# How did everybody do in NW Missouri



## grizzly204 (Feb 17, 2008)

With the crazy weather this spring I was wondering how everybody did around Squaw Creek this spring. There were snows in areas that I have never seen them before. The areas that have them every year they didn't show?


----------



## littlegoslin (Aug 24, 2002)

I just left the St. Joseph and Mound City area. there are a very few around St. Joe. Mound City has some huntable numbers but on the way home yesterday from Craig all the way to Omaha there was a non stop flight of birds pushing north...........very big push. IMO I would be heading to NE Nebraska, Fremont area or to SD..........big push was on.


----------



## triple A (Mar 14, 2010)

could be the worst ever!birds all down in the muddy bottoms only!guides on top of guides in the narrow flyway!no thanks had 10 days off -left after 1-.5 days shot 3 on hills 2miles out 1400 dekes saw only 6 flocks in hills,lots around craig 50k guides chasing every flock.waste of time but guides still taking peoples money to watch em feed around them keeps clients happy .most reporting o-5 birds from guys at cafe around sqauw!n-east of omaha tons of birds more than all of sqauw for sure 3-11=10 thursday.sheet water is king this year going to s-d for 11days get in front;all in neb.for sure.bad spring 4-sure.good luck


----------



## snowstopper (Jan 27, 2010)

We started the first week of March just south of Cameron, Missouri. Hunted three days and killed 27. We then headed northwest to Bolkow, Missouri which is approximately 20 miles from Squaw Creek. We found a good number birds roosting on some flooded fields in the area so we set up on them. We killed 14 on 3-12 and 5 on 3-13. The water started to roll back into the river and the birds headed north. Hopefully, next year the field conditions will improve and there will be a few more juvies to hunt because the adults were nearly impossible this year.


----------



## rbol121 (Dec 11, 2008)

Just got home late last night after a week in Missouri. Got down to Marshall, MO on Mon night (3/8/10) and learned alot of the birds had pushed north the last few days. Buddy and I helped our guide (who is also a friend) pull 3 fields 4,500 decoys on tues and headed north. Set up 4 fields in and around Squaw. Alot of hunters and guides in the bottoms, field after field of decoys. We decided to get away from the crowd and headed NW of Craig and didnt have a nother field occupied for about 2 miles around us. We hunted Fri, Sat, Sun and killed 59 birds in those three days; 21, 18, 20. Which isn't great, but from what I saw and heard better than most. Weather was bad, no blue bird days and NNW wind every day. We actually killed very few adults, I would say less than 10, we had several good volleys of 4-5 bird juvies that decoyed very well, other than that most of our shots were 65+ yards.
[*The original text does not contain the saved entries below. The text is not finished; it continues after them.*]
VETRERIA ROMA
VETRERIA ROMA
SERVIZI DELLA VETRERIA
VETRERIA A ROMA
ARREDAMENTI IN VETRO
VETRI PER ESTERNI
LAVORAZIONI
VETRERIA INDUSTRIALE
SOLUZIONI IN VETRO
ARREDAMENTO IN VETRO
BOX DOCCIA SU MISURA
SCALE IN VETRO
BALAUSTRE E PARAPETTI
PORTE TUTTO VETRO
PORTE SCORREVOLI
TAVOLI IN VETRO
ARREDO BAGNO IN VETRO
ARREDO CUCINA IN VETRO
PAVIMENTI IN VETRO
Very tough year. There are still huntable numbers in Squaw and huge juvie push yesterday afternoon into Squaw. The field we hunted all three days, shot 2-collaared birds (1-ross and 1-snow) in addition they also shot 2 other leg banded snows on top of the neck collared birds yesterday morning, how frustrating, one day late!!!!!  . But what an amazing day for those hunters!!!!!!!!!! Good luck to all for the rest of the season, my opinion is unless u get into some juvies the plan on sky busting the birds....


----------



## nodakoutdoors.com (Feb 27, 2002)

Down year from everybody I've talked to around Squaw. They didn't get lucky like in previous years that's for sure.


----------



## migrator1 (Feb 2, 2010)

Very tough year, weather put the hurt on us this year shifting the birds west on I70 do to the snow and ice. Birds migrating in north wind, nothing would hold more than a day. Mainly pulled birds in off of migrators. Still hunting right now. Still some decent pocekts of juvies coming through. Decoying very nicely. The smaller spread has been the ticket for me this year. Average of 350 decoys. Lots of mud. back on the 4th of march was the first big wave that came thru. Prior to that a few million were gathered in N.E. Arkansas. That was a bad sign from the get go. :beer:


----------



## snowgoosedestroyer (Dec 16, 2009)

didnt do good at all down there. Did ok in NE. Calling it a season.


----------



## takem1 (Feb 20, 2007)

One of the toughest years to date. Birds hanging up at 60-80 yards and not staging in one place long at all made it very tough.


----------



## duckman1 (Mar 28, 2009)

The birds are there plenty early this year, and the conditions are looking good, i would expect a very good juvie hatch for 2011!!!!


----------